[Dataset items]
========

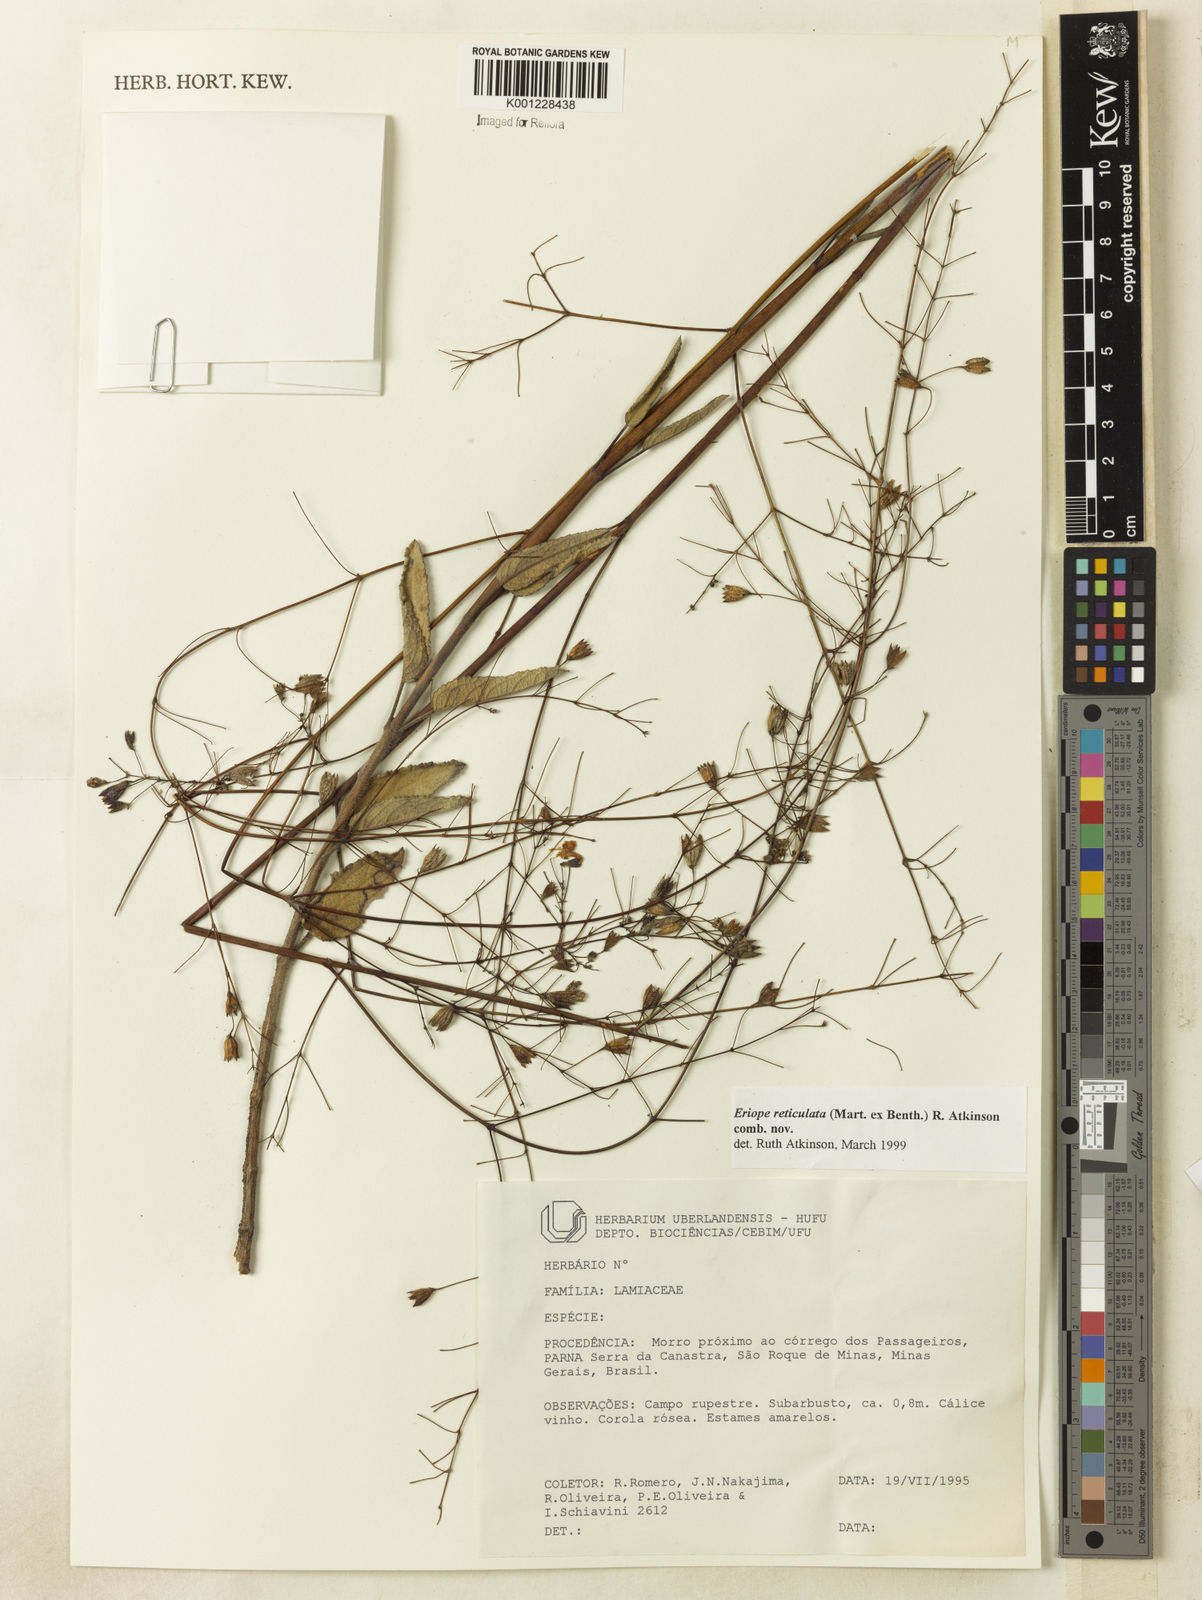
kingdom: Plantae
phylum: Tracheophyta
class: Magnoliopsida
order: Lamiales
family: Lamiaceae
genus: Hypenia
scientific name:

========

Set task:
Reproduce every line of the material above word for word, leaving out the pictures.

Correct result:
kingdom: Plantae
phylum: Tracheophyta
class: Magnoliopsida
order: Lamiales
family: Lamiaceae
genus: Hypenia
scientific name:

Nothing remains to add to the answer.